Oh yeah? OH YEAH? Well, I’m 6’4", my IQ is 175, and I have a Ph.D. in Nuclear Literature from Harvard. Women swoon with delight when they meet me. I am a Navy SEAL. I bench press 360 lbs. I can cook and sew and kill 8" plants at 600 yards with an M-14. I can write my real name in the snow without running out of ink. My real name is Augustinius Eratosthenes Cyrankiewicz. I can sing the national anthem on key, and I know the exact value of pi. I have a magic sack that’s always full of barley.
I go along with Tymp, most of the things I would change about my appearance I could do so with some effort (get in better shape etc). I would choose to be smarter, unless of course bigger boobs are possible! Brains, gimme more braaaains!
Is this the voice of the green-eyed monster? Don’t worry, Mr. Ike, the paragons of beauty in Los Angeles (of which I number myself) will still accept you as one of us. We need people to toil in the subterranean depths while we enjoy the sunshine and fresh air.
my IQ points are in the mid 130’s, and I, being a shortie at 5’7", and being second in command in my dept at work, would NOT mind being a little more attractive…w ell… better not say that either, Hell, I’m only 15
Well, even though I haven’t been able to get laid in longer than I’m willing to post here, I’m damn happy with my looks.
Very satisfied with my brains, too. Except that a few years ago I embarked on a campaign to lower my intelligence to a more common-denominator level. Boy, was THAT a mistake!
My short-term memory’s not what it used to be, and my long-term memory isn’t that much better. My ability to carry on an intelligent conversation has dulled significantly (but I attribute that to intellectual aphasia–very few people in town I can relate to) and all I have left is a good library.
I guess I’d have to go for the intelligence thing, if for nothing else, to get up to where I was 6 years ago.
Anyway, looks don’t mean all that–Bill Gates got hitched, didn’t he?

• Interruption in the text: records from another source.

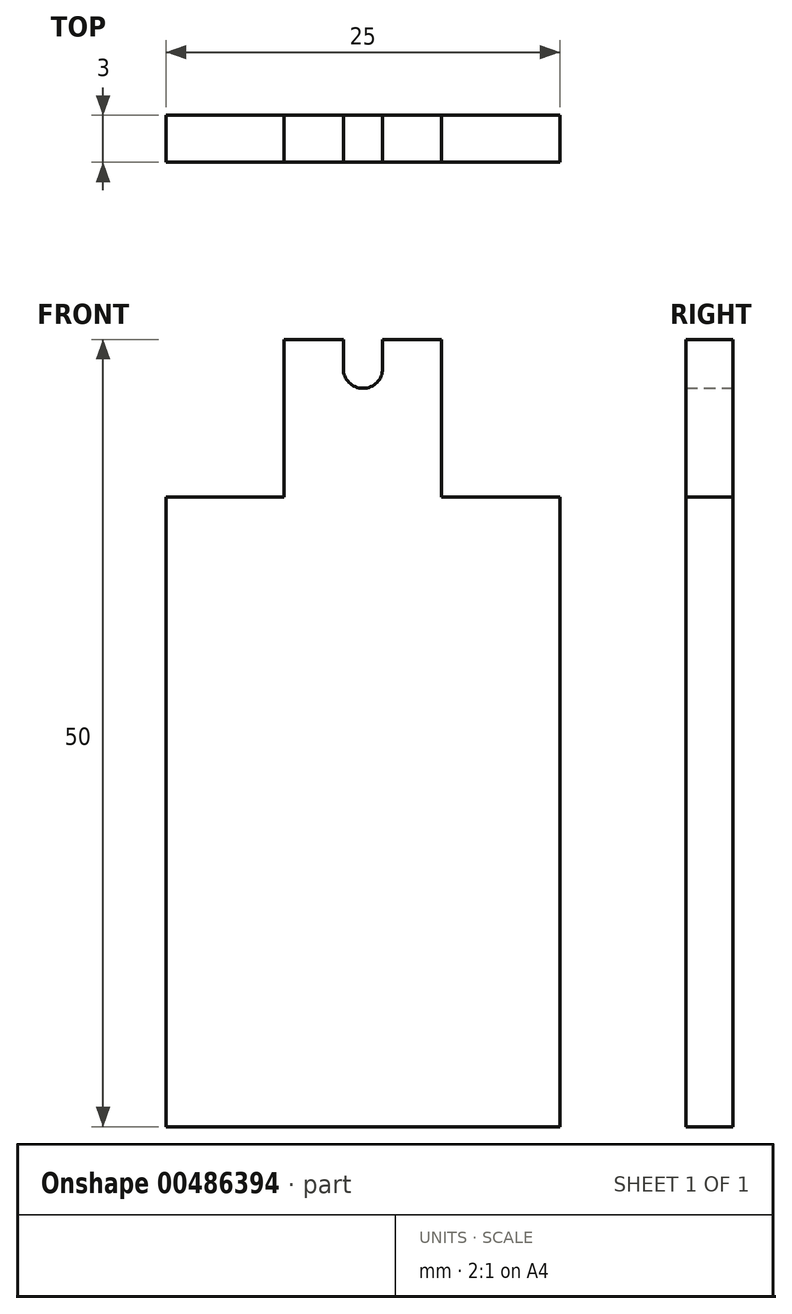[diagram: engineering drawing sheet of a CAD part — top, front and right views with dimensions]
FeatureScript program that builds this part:
annotation { "Feature Type Name" : "Feature", "Feature Type Description" : "" }
export const myFeature = defineFeature(function(context is Context, id is Id, definition is map)
    precondition{}
    {
        {
            var Q0;
            Q0=qCreatedBy(makeId("Front.planeOp"),FACE);
            var sketch = newSketch(context, id + "F0", { "sketchPlane" : qUnion([Q0])});
            skLineSegment(sketch, "E0.bottom", {"start": v(0, 0) * mm, "end": v(25, 0) * mm});
            skLineSegment(sketch, "E0.top", {"start": v(0, 40) * mm, "end": v(7.5, 40) * mm});
            skLineSegment(sketch, "E0.left", {"start": v(0, 0) * mm, "end": v(0, 40) * mm});
            skLineSegment(sketch, "E0.right", {"start": v(25, 0) * mm, "end": v(25, 40) * mm});
            skLineSegment(sketch, "E1.top", {"start": v(7.5, 50) * mm, "end": v(11.25, 50) * mm});
            skLineSegment(sketch, "E1.left", {"start": v(7.5, 40) * mm, "end": v(7.5, 50) * mm});
            skLineSegment(sketch, "E1.right", {"start": v(17.5, 40) * mm, "end": v(17.5, 50) * mm});
            skLineSegment(sketch, "E2.trimOffspring", {"start": v(17.5, 40) * mm, "end": v(25, 40) * mm});
            skLineSegment(sketch, "E3", {"start": v(11.25, 50) * mm, "end": v(11.25, 48.15) * mm});
            skLineSegment(sketch, "E4", {"start": v(11.25, 48.15) * mm, "end": v(13.75, 48.15) * mm, "construction": true});
            skLineSegment(sketch, "E5", {"start": v(13.75, 48.15) * mm, "end": v(13.75, 50) * mm});
            skArc(sketch, "E6", {"start": v(13.75, 48.15) * mm, "mid": v(12.5, 46.9) * mm, "end": v(11.25, 48.15) * mm});
            skLineSegment(sketch, "E7", {"start": v(12.5, 48.15) * mm, "end": v(12.5, 46.9) * mm, "construction": true});
            skLineSegment(sketch, "E8.trimOffspring", {"start": v(13.75, 50) * mm, "end": v(17.5, 50) * mm});
            skPoint(sketch, "E9", {"position": v(12.5, 5) * mm});
            skSolve(sketch);
        }
        {
            var Q0;
            Q0=makeQuery(id+"F0.imprint","IMPRINT",FACE,{"disambiguationData":[TD([[makeQuery(id+"F0.imprint","IMPRINT",EDGE,{"derivedFrom":sQuery(id+"F0.wireOp",EDGE,"E0.bottom")}),1.0]])]});
            extrude(context, id + "F1", {"entities" : qUnion([Q0]), "depth" : 3 * mm});
        }
    });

Definitely choose the smarts. Then I could cook up some cool scheme that would net me millions instantly while staying out of jail and THEN I could afford all those rich plastic surgeons that could nip and tuck me to their hearts desire. After achieving the perfect beauty, I’d take my smart-ass head and money-filled bank account and find a nice little warm island where I can bird watch all day long while cabana boys attend to my every whim.
youa re forgetting, some of the SMARTEST people in the world died penniless because they were plagued with a condition where their mind would never sleep, they were always thinking up new plans, inventions. Thomas Edison would sometimes not sleep for days and days because of this, and I have seen old photos of him pulling his hair because he was having anxiety attacks from no sleep and too many ideas for his head and consciousness to keep up with…
so think again about smarts…
“Life is 99% what you make of it, the other 1% is what you are”
I’m satisfied with my appearance, and I’m smart enough for my purposes. I’d trade a couple of IQ points for being slim while eating whatever I want, though.
Ah, but would you marry an extremely intelligent man who weighed 450 pounds and closely resembled Jabba the Hut? A lot of people, both male and female, instantaneously judge the less attractive as less worthy. It’s shallow, and it’s stupid, and it’s a real shame…but it’s also the truth. Note the OP, for instance, where horowitz regards having a “dumpy wife” as a punishment for being short.
As for the question…I don’t need any more intelligence, but I am sorely lacking in the looks department, so I’d take the looks.
I’m not sure how to judge my looks. I think I’m a decent looking guy, and my last girlfriend seemed to think I was some kind of Adonis. Go figure. I like to think I’m smart. SAT 1470 (verbal 790, math 680), IQ ~150. I would definitely choose intelligence. No contest. I would have to be pretty damned hideous to choose looks. Brains are just so much more multi-purpose.
The real tragedy of my OP was ending up with a minivan.
Actually the point I was trying to make is that the world is an inherently unfair place. Don’t get me wrong I don’t think it would work any other way. I have used my smarts and believe it or not my leadership skills to scrape out a pretty good living. Hell with a series of tragic plane crashes I may make CEO yet. I just think that a little more height would have more tangible results for me than a little more brains.
I married a man who is working on his PHd right now, but wouldn’t be called attractive by most people. But I can sit with him and have an intelligent conversation on just about any subject. What more can a girl want? I married a man whom I respected and admired, and am respected and admired by him in return.